Goldman Sachs Group Inc joined a rush of borrowers selling new bonds in Europe yesterday after the US pledged a massive stimulus package, adding fuel to a global credit-market rally.
The Wall Street giant is offering euro-denominated senior notes a day after Bank of America re-opened the European market for the securities. Yet deals are coming at a cost. Goldman is offering a spread about four times as much as what it paid to sell euro 10-year notes just two months earlier, according to data compiled by Bloomberg.
“Issuers are coming with high new issue premiums,” said Arnaud Colombel, head of credit at La Banque Postale Asset Management. “The good news is the appetite from investors is quite huge.”
Nine borrowers including Danaher Corp, Heineken NV and Bertelsmann SE & Co KGaA are raising new debt in Europe, as firms take advantage of a fourth day of easing credit risk. Default-swaps on European high-grade corporate debt have fallen to about 90.5 basis points from as much as 130 at the start of the week as markets digest the more than $2tn of spending and tax breaks in the US, alongside Federal Reserve measures to ensure credit flows through to corporations.
“The reaction in euro bond markets so far has been reassuringly positive, with CDS indices tightening yesterday and primary markets finally showing signs of life,” said Tomas Hirst, a strategist at CreditSights Inc.
However, he cautioned of “significant uncertainties” remaining over corporate cash flows.
Europe’s strong open follows a positive session in Asia, where the cost of insuring against bond defaults slid further after the biggest retreat since 2008 on Tuesday. Still, major risks for credit markets abound as money managers try to work through unprecedented investor redemptions and countries struggle to deal with the coronavirus pandemic that’s killed almost 19,000 people.
“In the medium term, for the rally to continue, it depends on public health measures being effective and the virus infection rate globally decreasing sustainably,” said Ek Pon Tay, portfolio manager for emerging-market fixed income at BNP Paribas Asset Management. “I’ve been buying since late last week. I like the risk reward of being long here,” he added, singling out a preference for Chinese names.
Nine borrowers are marketing new bond sales this morning, following Tuesday’s 26.5bn euoros of sales in what was the fourth-busiest day of the year; Danaher is leading the sales rush with a triple-tranche euro offering, while Goldman Sachs, Carrefour and Philips are among the day’s other sellers.
Banks are starting to offer senior euro bonds, after a week of lenders mainly only issuing ultra-safe covered notes due to the global volatility; Yet the deals are coming at a cost, with Goldman marketing euro five-year notes at about MS +365 after pricing euro 10-year senior notes at MS +85 in January.
The rush comes amid a fourth day of easing credit risk, with default insurance costs on the region’s best-rated companies falling to about 90 basis points from as much as 130 just a few days ago.
Nonetheless, euro high-grade company bond spreads at 247 basis points remain the highest since 2012.

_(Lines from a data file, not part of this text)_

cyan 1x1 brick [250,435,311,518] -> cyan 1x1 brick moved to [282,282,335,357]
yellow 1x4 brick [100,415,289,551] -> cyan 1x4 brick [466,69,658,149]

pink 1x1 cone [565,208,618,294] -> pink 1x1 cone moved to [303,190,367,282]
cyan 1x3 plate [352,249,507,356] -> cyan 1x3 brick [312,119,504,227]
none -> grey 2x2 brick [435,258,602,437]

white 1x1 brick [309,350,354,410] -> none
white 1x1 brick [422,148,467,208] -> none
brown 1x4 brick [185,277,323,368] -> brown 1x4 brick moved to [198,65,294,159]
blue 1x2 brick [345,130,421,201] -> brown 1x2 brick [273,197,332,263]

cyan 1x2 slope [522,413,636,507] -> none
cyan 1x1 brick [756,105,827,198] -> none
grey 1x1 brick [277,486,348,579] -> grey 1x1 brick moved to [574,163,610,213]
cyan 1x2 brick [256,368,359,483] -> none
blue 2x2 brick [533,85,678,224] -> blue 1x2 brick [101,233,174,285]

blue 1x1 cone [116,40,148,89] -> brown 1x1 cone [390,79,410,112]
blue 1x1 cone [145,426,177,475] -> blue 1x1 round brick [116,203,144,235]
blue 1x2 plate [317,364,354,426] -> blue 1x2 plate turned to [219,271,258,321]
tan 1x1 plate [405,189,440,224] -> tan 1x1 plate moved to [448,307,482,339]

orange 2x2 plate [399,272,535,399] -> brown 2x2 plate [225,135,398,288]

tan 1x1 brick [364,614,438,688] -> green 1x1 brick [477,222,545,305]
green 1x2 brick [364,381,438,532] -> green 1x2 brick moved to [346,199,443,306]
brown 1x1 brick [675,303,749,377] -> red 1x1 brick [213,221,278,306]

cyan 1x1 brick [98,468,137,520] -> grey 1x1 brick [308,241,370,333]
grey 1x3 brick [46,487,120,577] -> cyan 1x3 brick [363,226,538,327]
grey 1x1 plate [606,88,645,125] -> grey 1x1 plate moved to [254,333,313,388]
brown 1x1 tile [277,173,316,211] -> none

Credit gauges in Asia showed more optimism yesterday, a day after spreads on dollar notes in the region tightened for the first time in 10 days.
Asia investment-grade dollar bond spreads were about 20-60 basis points tighter, according to traders. A more than 20 basis point decline would be the biggest drop since 2013. Still, the spreads remain near the eight-year high they hit on Monday.
Prices for China high-yield dollar bonds rose 2 to 5 points, according to traders.
Berkshire Hathaway Inc mandated banks for potential yen bonds. But the broader Asian dollar bond market was essentially bereft of new offerings, in contrast with a flurry of deals in Europe and the US.
With many Asian issuers still able to access cheaper funding in local currency bond markets, there’s been no need for panic-driven dollar bond issuance, said Mark Reade, head of fixed-income desk research at Mizuho Securities Asia.
Declines in Indian equities threaten to create new credit risks for the nation’s tycoons by forcing them to repay loans backed by shares.
Foreign money managers have slashed holdings of rupee company notes to a three-year low in March, which may hinder refinancing efforts for firms facing a record debt bill. CDX maintained a positive tone in both investment grade and high yield on Tuesday, after junk had lagged. Borrowers are returning to market, but still paying up significantly to do so.
There were eight deals in the market on Tuesday.
Morgan Stanley is adding short-dated investment-grade credit and holding off from adding risk with high-yield bonds and leveraged loans for now.